Call for resignations at school in special measures

The Northern Echo: CALL FOR RESIGNATIONS: An artist’s impression of the initial design for the new school building at Ian Ramsey Secondary School that was released last year. CALL FOR RESIGNATIONS: An artist’s impression of the initial design for the new school building at Ian Ramsey Secondary School that was released last year.

A SENIOR councillor has called for further resignations after a school was placed in special measures.

Ken Lupton, former leader of Stockton Borough Council and Tory group leader, raised the issue of Ian Ramsey School at a meeting of the full council.

The headteacher at the Church of England School, Janet Wilson, quit after an Ofsted report rated it ‘inadequate’ last month.

The school, in Fairfield, Stockton, was previously rated ‘good’ but it has been placed in special measures after inspectors criticised its leadership and teaching.

There are moves for it to become an academy - moving it outside council control - while staff from the Ofsted-rated ‘outstanding’ school, St Bede’s in Sunderland, have been drafted in to improve standards.

But Cllr Lupton raised the issue of the school during the Stockton Town Hall meeting

He asked Ann McCoy, cabinet member for Children and Young People: “How has such a failure in performance came about and what actions are being taken to rectify the problems identified by Ofsted in this school?”

She said that the council had identified a need to improve standards before the Ofsted slating.

The authority is also working to with the Church of England and St Bede’s Academy to improve standards, which she said, remained above the national average.

But Cllr Lupton replied: “The headteacher found it appropriate to resign. Now we’re getting these excuses for non-performance. Is there are any other people from within the authority who will take responsibility and resign?”

Cllr McCoy told him: “It would be totally inappropriate for me to identify any people here who are involved with helping this school and call their resignation. Absolutely inappropriate.

“We will still work and help academies in Stockton, something that not every local authority does.
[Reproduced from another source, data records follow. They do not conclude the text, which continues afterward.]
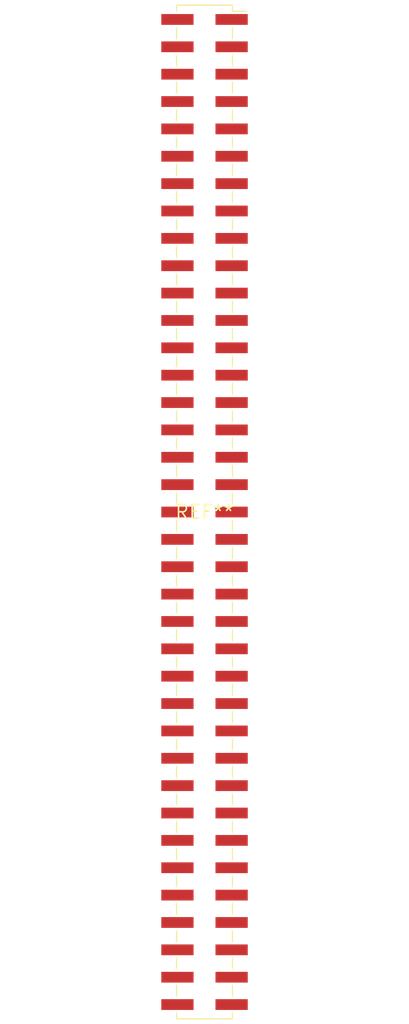
<source format=kicad_pcb>
(kicad_pcb (version 20240108) (generator pcbnew)

  (general
    (thickness 1.6)
  )

  (paper "A4")
  (layers
    (0 "F.Cu" signal)
    (31 "B.Cu" signal)
    (32 "B.Adhes" user "B.Adhesive")
    (33 "F.Adhes" user "F.Adhesive")
    (34 "B.Paste" user)
    (35 "F.Paste" user)
    (36 "B.SilkS" user "B.Silkscreen")
    (37 "F.SilkS" user "F.Silkscreen")
    (38 "B.Mask" user)
    (39 "F.Mask" user)
    (40 "Dwgs.User" user "User.Drawings")
    (41 "Cmts.User" user "User.Comments")
    (42 "Eco1.User" user "User.Eco1")
    (43 "Eco2.User" user "User.Eco2")
    (44 "Edge.Cuts" user)
    (45 "Margin" user)
    (46 "B.CrtYd" user "B.Courtyard")
    (47 "F.CrtYd" user "F.Courtyard")
    (48 "B.Fab" user)
    (49 "F.Fab" user)
    (50 "User.1" user)
    (51 "User.2" user)
    (52 "User.3" user)
    (53 "User.4" user)
    (54 "User.5" user)
    (55 "User.6" user)
    (56 "User.7" user)
    (57 "User.8" user)
    (58 "User.9" user)
  )

  (setup
    (pad_to_mask_clearance 0)
    (pcbplotparams
      (layerselection 0x00010fc_ffffffff)
      (plot_on_all_layers_selection 0x0000000_00000000)
      (disableapertmacros false)
      (usegerberextensions false)
      (usegerberattributes false)
      (usegerberadvancedattributes false)
      (creategerberjobfile false)
      (dashed_line_dash_ratio 12.000000)
      (dashed_line_gap_ratio 3.000000)
      (svgprecision 4)
      (plotframeref false)
      (viasonmask false)
      (mode 1)
      (useauxorigin false)
      (hpglpennumber 1)
      (hpglpenspeed 20)
      (hpglpendiameter 15.000000)
      (dxfpolygonmode false)
      (dxfimperialunits false)
      (dxfusepcbnewfont false)
      (psnegative false)
      (psa4output false)
      (plotreference false)
      (plotvalue false)
      (plotinvisibletext false)
      (sketchpadsonfab false)
      (subtractmaskfromsilk false)
      (outputformat 1)
      (mirror false)
      (drillshape 1)
      (scaleselection 1)
      (outputdirectory "")
    )
  )

  (net 0 "")

  (footprint "PinSocket_2x37_P2.54mm_Vertical_SMD" (layer "F.Cu") (at 0 0))

)

</source>
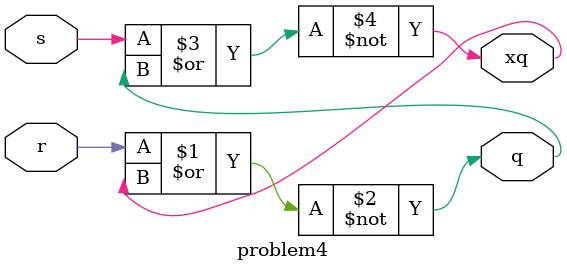
<source format=v>

module problem4(s, r, q, xq);

input s, r;
output q, xq;

nor(q, r, xq);
nor(xq, s, q);

endmodule

</source>
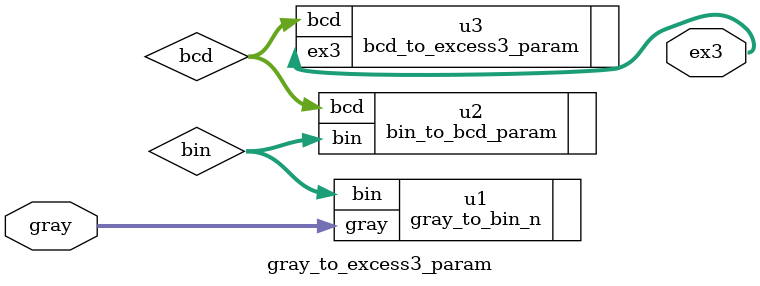
<source format=v>
module gray_to_excess3_param #(
    parameter integer BIN_W  = 16,
    parameter integer DIGITS = 5
)(
    input  wire [BIN_W-1:0]    gray,
    output wire [DIGITS*4-1:0] ex3
);
    wire [BIN_W-1:0]    bin;
    wire [DIGITS*4-1:0] bcd;

    gray_to_bin_n         #(.N(BIN_W))        u1 (.gray(gray), .bin(bin));
    bin_to_bcd_param     #(.BIN_W(BIN_W), .DIGITS(DIGITS)) u2 (.bin(bin), .bcd(bcd));
    bcd_to_excess3_param #(.DIGITS(DIGITS))  u3 (.bcd(bcd), .ex3(ex3));
endmodule

</source>
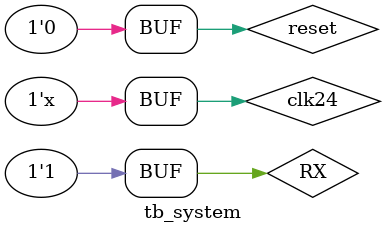
<source format=v>

`timescale 1ns/1ps
`default_nettype none

module tb_system;
    reg clk24;
    reg reset;
	reg RX;
    wire TX;
	wire spi0_mosi, spi0_miso, spi0_sclk, spi0_cs0;
	wire [31:0] gp_out;
	
    // 24MHz clock source
    always
        #21 clk24 = ~clk24;
    
    // reset
    initial
    begin
`ifdef icarus
  		$dumpfile("tb_system.vcd");
		$dumpvars;
`endif
        
        // init regs
        clk24 = 1'b0;
        reset = 1'b1;
        RX = 1'b1;
        
        // release reset
        #100
        reset = 1'b0;
        
`ifdef icarus
        // stop after 1 sec
		#2000000 $finish;
`endif
    end
    
    // Unit under test
    system uut(
        .clk24(clk24),     // 24MHz system clock
        .reset(reset),     // high-true reset
	
        .RX(RX),           // serial input
        .TX(TX),           // serial output
	
		.spi0_mosi(spi0_mosi),	// SPI port
		.spi0_miso(spi0_miso),
		.spi0_sclk(spi0_sclk),
		.spi0_cs0(spi0_cs0),
	
		.gp_out(gp_out)    // general purpose output
    );
endmodule

</source>
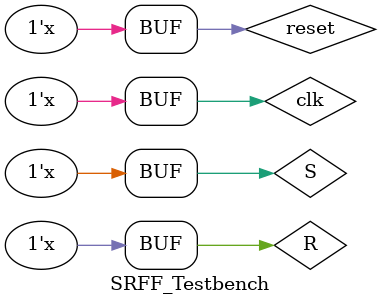
<source format=v>
`timescale 1ns / 1ps


module SRFF_Testbench;

	// Inputs
	reg S;
	reg R;
	reg clk;
	reg reset;

	// Outputs
	wire q;
	wire qb;

	// Instantiate the Unit Under Test (UUT)
	SRFF uut (
		.S(S), 
		.R(R), 
		.clk(clk), 
		.reset(reset), 
		.q(q), 
		.qb(qb)
	);

	initial begin
		// Initialize Inputs
		S = 0;
		R = 0;
		clk = 0;
		reset = 0;

		// Wait 100 ns for global reset to finish
		#100;
        
		// Add stimulus here

	end
    always
		begin
			S = ~S;
			#10;
		end
	always
		begin
			R = ~R;
			#20;
		end
	always
		begin
			clk = ~clk;
			#5;
		end
	always
		begin
			reset = ~reset;
			#40;
		end
endmodule


</source>
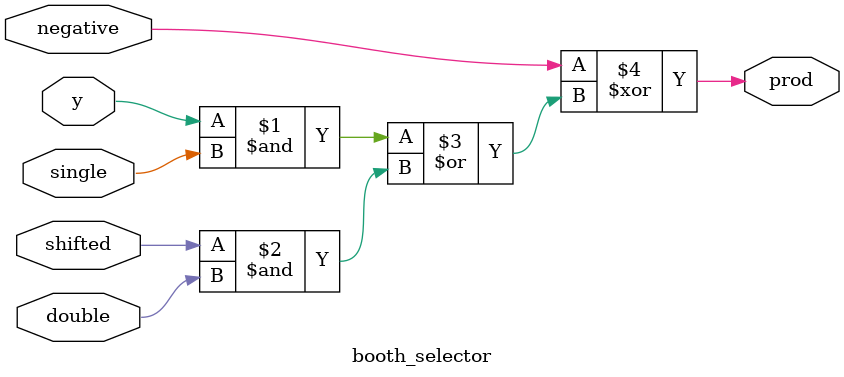
<source format=v>
module booth_selector(
	input	double,
	input	shifted,
	input	single,
	input	negative,
	input	y,
	output	prod
	);

	assign prod = (negative ^ ((y & single) | (shifted & double)));

endmodule
</source>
I will give you a commitment that I will keep you informed on progress at the school.”

The Ofsted report, published in early May, said the quality of marking was not good enough, teachers had low expectations of pupils and homework wasn’t set often enough in a number of subjects.

A new management structure is being drawn up and a new school building is due to open in September.

Last year, 61 per cent of pupils at the school achieved five A* to C grades including English and Maths, above the national average.